[Dataset excerpts]

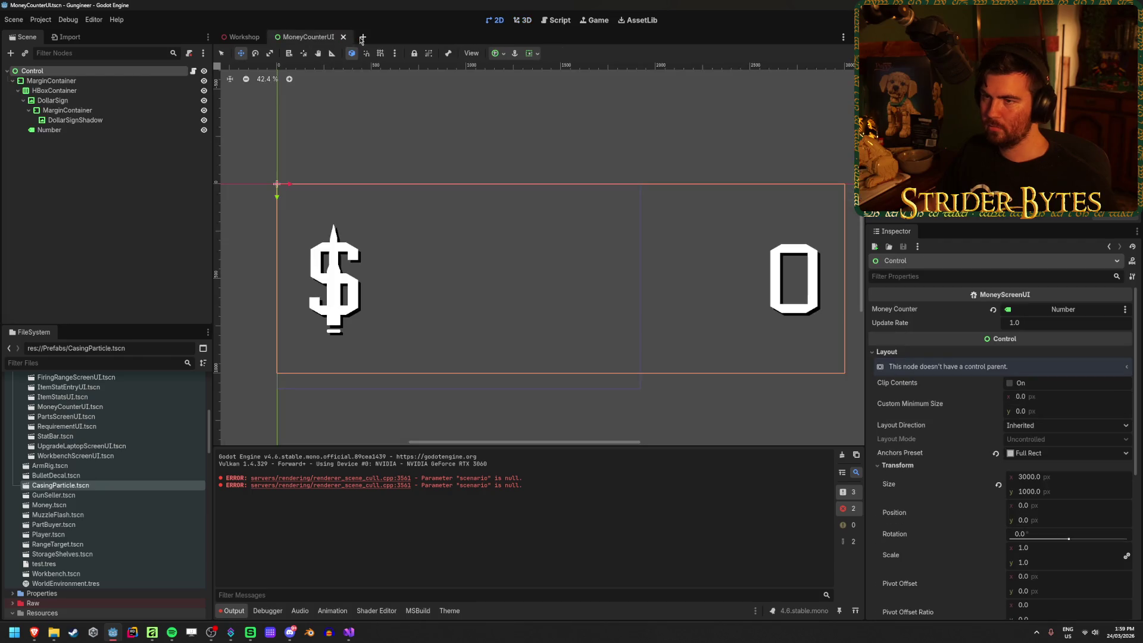
pyautogui.middleClick(316, 39)
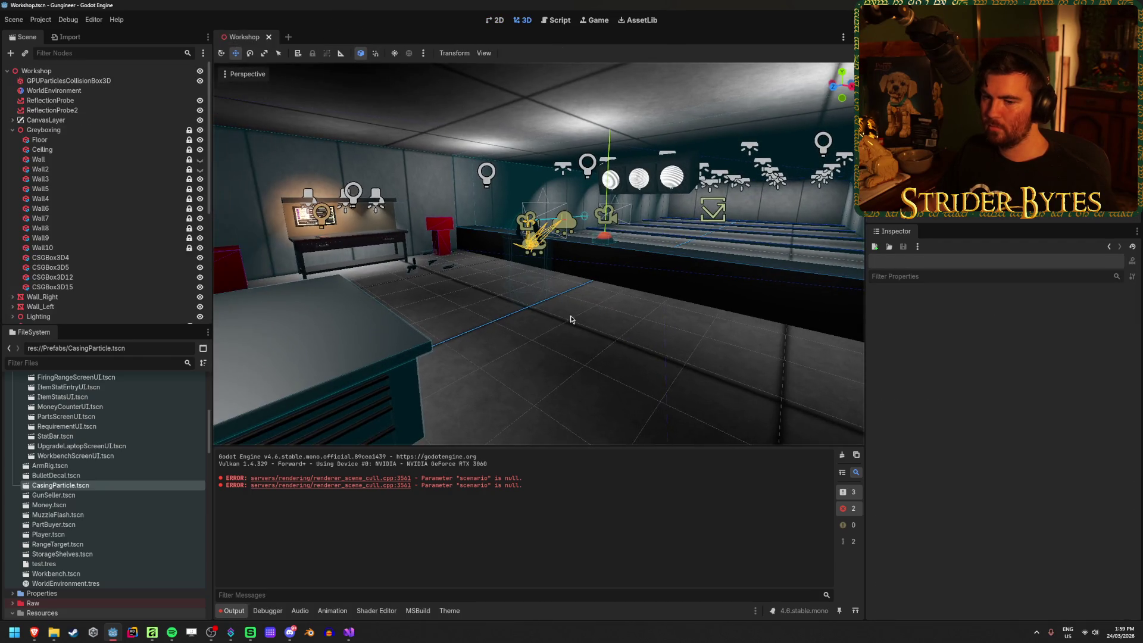
# Collapse the Greyboxing group and bring the player's arm rig into view.
pyautogui.moveTo(570, 319)
pyautogui.mouseDown()
pyautogui.moveTo(488, 309)
pyautogui.moveTo(655, 316)
pyautogui.moveTo(536, 318)
pyautogui.moveTo(676, 353)
pyautogui.mouseUp()
pyautogui.press('alt+Tab')
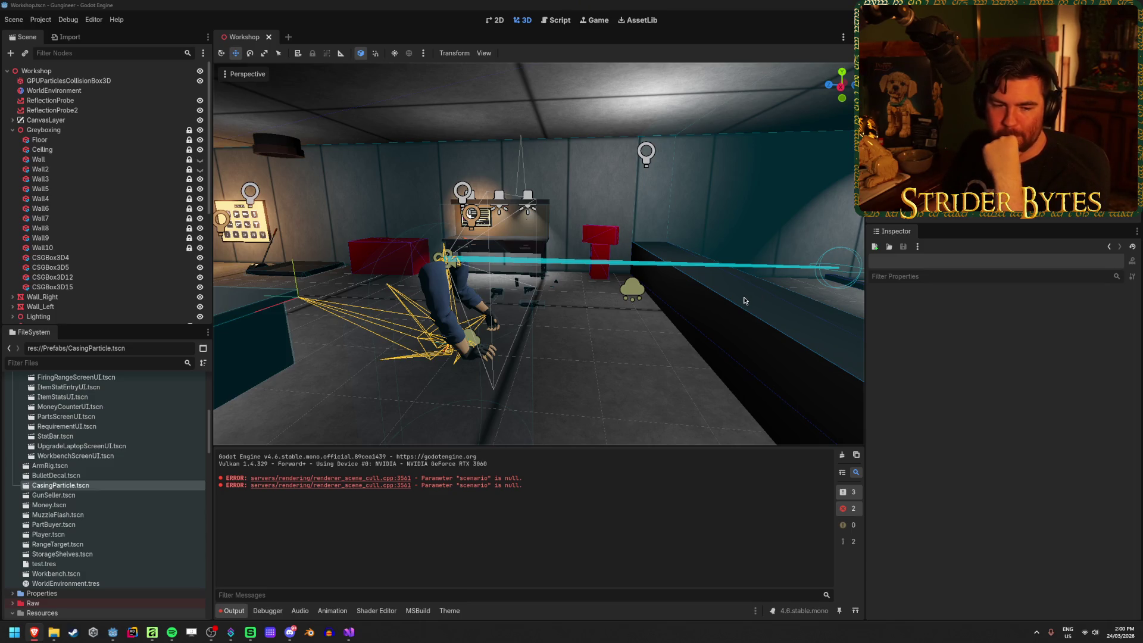
pyautogui.click(700, 306)
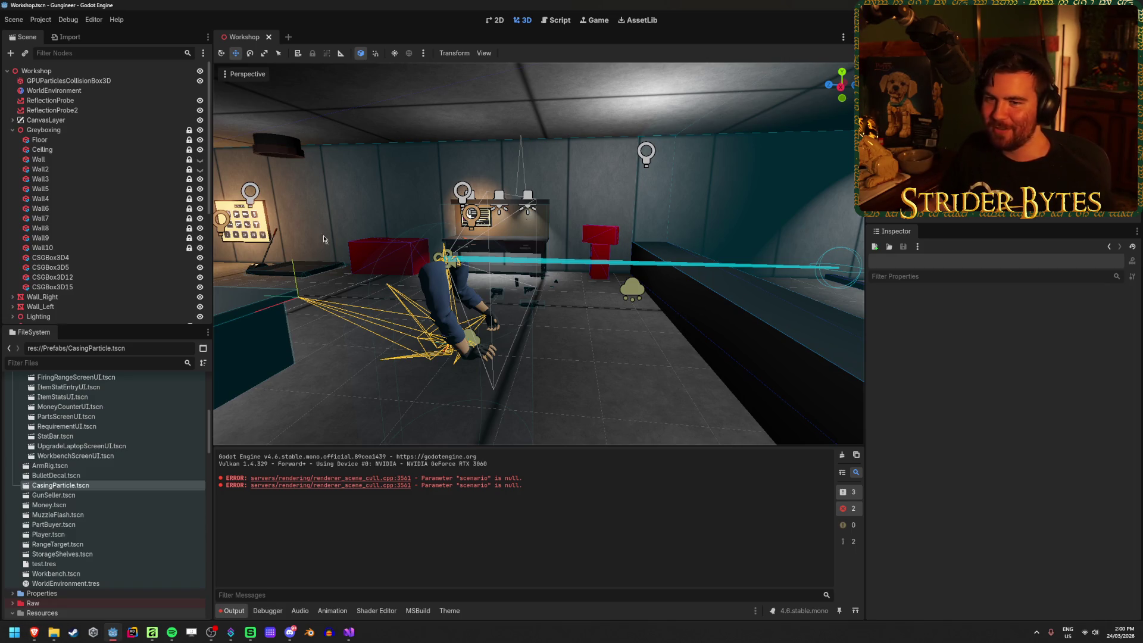
pyautogui.click(12, 130)
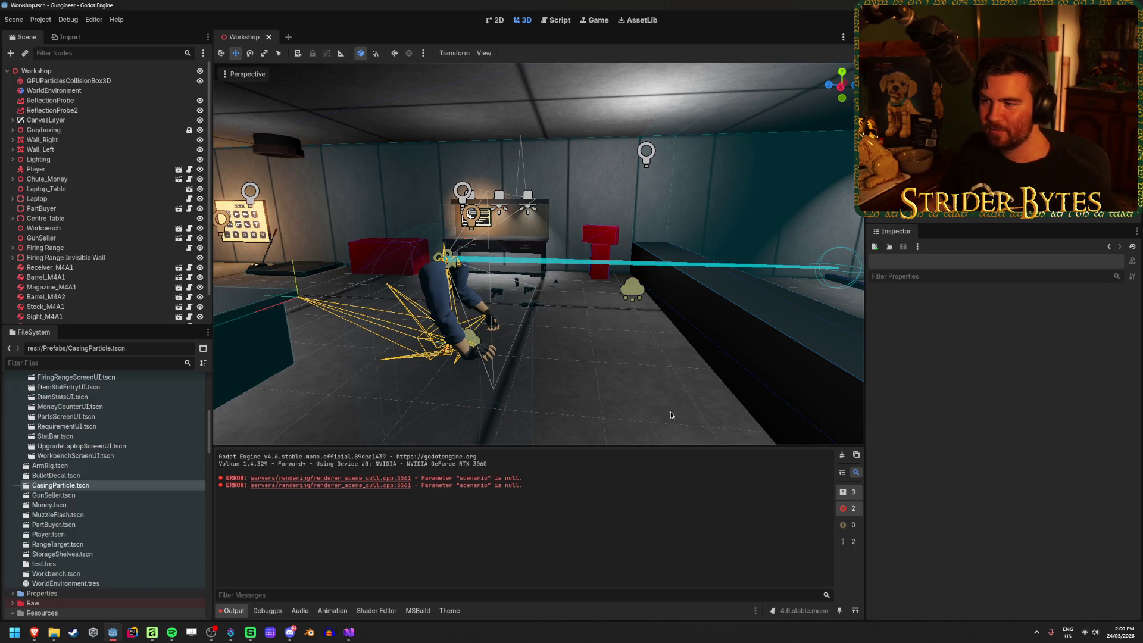
pyautogui.press('d')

:: Work order ::
Please report all lines in the entries where "pyautogui" appears.

:: Answer to this exercise ::
pyautogui.middleClick(316, 39)
pyautogui.moveTo(570, 319)
pyautogui.mouseDown()
pyautogui.moveTo(488, 309)
pyautogui.moveTo(655, 316)
pyautogui.moveTo(536, 318)
pyautogui.moveTo(676, 353)
pyautogui.mouseUp()
pyautogui.press('alt+Tab')
pyautogui.click(700, 306)
pyautogui.click(12, 130)
pyautogui.press('d')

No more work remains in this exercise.